Although Ohio’s bars and restaurants were permitted to reopen Thursday for dine-in service, the Cleveland Museum of Art is looking to state officials for guidance before determining an opening date. William Griswold, the museum’s director, said there wasn’t much he could say until Gov. Mike DeWine of Ohio “gives us a green light and issues his order making it clear exactly what we may and may not do.”

The Whitney Museum of American Art is also awaiting direction from New York’s governor, who has said cultural institutions will be in Phase 4 of the reopening. In the meantime, Adam Weinberg, the director, has been part of a reopening task force of about a dozen city museums — including the Met and the Museum of Modern Art — that meets weekly online to think through best practices. “This is the silver lining in this whole thing,” Weinberg said. “It’s encouraging all of us to be more cooperative and more collaborative.”

The Whitney is considering changing the traffic flow in its staircases (there will be one for people going up; one for those going down) and its elevators (the small one will be reserved for elderly visitors; the large one will require social distancing).
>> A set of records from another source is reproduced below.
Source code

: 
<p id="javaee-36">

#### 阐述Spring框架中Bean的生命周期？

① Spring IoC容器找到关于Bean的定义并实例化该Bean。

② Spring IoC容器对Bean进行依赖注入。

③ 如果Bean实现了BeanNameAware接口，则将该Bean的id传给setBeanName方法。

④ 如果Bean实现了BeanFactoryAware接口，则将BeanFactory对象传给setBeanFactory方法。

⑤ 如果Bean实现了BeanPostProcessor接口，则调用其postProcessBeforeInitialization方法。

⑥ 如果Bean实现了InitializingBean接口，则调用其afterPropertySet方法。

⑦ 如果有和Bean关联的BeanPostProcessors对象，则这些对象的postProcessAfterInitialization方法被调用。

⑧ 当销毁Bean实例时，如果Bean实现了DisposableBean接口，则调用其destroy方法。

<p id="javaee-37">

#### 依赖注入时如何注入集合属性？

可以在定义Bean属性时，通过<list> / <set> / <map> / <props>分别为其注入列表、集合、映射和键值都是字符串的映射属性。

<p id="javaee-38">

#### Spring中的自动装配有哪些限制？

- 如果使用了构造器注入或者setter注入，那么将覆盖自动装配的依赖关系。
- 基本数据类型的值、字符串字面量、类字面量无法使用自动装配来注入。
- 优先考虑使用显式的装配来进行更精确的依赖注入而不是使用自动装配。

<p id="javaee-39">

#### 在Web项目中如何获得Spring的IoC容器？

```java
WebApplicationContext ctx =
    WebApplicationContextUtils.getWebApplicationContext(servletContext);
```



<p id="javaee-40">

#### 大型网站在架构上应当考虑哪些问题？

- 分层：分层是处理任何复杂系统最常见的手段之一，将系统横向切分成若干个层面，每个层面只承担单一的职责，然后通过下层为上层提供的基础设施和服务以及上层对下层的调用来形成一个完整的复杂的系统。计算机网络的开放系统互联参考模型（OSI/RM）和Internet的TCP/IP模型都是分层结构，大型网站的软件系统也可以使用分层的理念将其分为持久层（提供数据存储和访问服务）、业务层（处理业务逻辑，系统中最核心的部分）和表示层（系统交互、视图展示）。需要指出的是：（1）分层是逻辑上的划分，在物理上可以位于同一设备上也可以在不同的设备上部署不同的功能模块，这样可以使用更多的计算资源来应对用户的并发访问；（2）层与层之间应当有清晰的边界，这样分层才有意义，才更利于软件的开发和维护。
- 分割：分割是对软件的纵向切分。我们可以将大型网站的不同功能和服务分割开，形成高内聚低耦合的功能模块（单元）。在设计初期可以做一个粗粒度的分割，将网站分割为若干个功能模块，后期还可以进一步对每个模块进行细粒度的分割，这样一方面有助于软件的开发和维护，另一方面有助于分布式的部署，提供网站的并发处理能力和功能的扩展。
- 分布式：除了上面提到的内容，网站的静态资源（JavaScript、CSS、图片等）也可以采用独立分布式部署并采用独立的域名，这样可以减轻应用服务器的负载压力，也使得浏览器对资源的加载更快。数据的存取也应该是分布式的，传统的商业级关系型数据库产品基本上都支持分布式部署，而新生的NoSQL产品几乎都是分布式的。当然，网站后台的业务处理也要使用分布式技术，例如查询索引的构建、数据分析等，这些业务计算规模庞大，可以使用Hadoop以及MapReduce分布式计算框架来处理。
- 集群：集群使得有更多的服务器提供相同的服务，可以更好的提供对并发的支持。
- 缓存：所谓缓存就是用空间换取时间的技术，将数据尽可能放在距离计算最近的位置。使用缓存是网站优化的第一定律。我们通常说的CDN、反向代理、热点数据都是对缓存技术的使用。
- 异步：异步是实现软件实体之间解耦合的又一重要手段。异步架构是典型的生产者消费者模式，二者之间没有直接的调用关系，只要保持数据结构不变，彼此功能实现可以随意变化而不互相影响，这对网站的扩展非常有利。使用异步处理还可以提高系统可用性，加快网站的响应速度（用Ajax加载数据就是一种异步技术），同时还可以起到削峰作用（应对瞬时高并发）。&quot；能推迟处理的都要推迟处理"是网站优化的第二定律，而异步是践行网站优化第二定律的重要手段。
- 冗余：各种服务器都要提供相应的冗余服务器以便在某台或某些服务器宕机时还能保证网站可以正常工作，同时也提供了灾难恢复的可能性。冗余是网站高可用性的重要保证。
Weinberg predicts that museums, where possible, will emphasize outdoor sculpture (the Whitney is proceeding with a public art project by David Hammons on a reclaimed pier facing the museum) and at first expects to serve visitors from surrounding neighborhoods. Tourists aren’t expected back anytime soon.

“The first six months that we open, we are going to become quintessentially local organizations,” Weinberg said. “The majority of people are going to come by foot or by bike rather than public transportation.”

Although the Whitney is projecting a deficit, the first in his 17 years as director, Weinberg said he was considering making the museum pay-what-you-wish for all New Yorkers.

“It’s important for us to be here for the city,” Weinberg said. “I think we have to represent that in some way.”

The Walker Art Center in Minneapolis, which has performing arts and cinema spaces, is planning a phased reopening, starting with indoor galleries sometime this summer. “Once we can gather more people, we will see how things go,” said Mary Ceruti, its executive director.

The leaders of the Pérez Art Museum Miami, which is preparing to reopen on Sept. 1 with plans that include new digital ticketing, are feeling somewhat hamstrung. “We’re a place that’s pretty community-centered and we’re proud of that,” said Franklin Sirmans, the museum’s director. “When there is a hurricane down here, we collect supplies to help distribute to people in need. And with this crisis, we haven’t been able to do the kind of things we feel go above and beyond.”

But museums also see their role as a place to gather when people begin to venture out of their homes. “Hopefully, the arts are going to lead the way,” Weinberg said. “People are really isolated right now and they want community. Museums are a place where they can at least be in spaces with people, but not right next to or on top of people.

“They also want to get out of themselves, and art can take you to other places,” he continued. “They need to be transported both physically and psychically.”

These days, weaknesses can also become a strength. In Houston, Tinterow — who used to work as a Met curator — does not have to worry about social distancing for droves of returning visitors, given his museum’s limited tourist traffic.

“For eight years that I’ve been in Houston, I’ve been yearning for the crowds that I knew at the Metropolitan Museum of Art,” he said. “Now, for the first time, I’m grateful that I don’t have them.”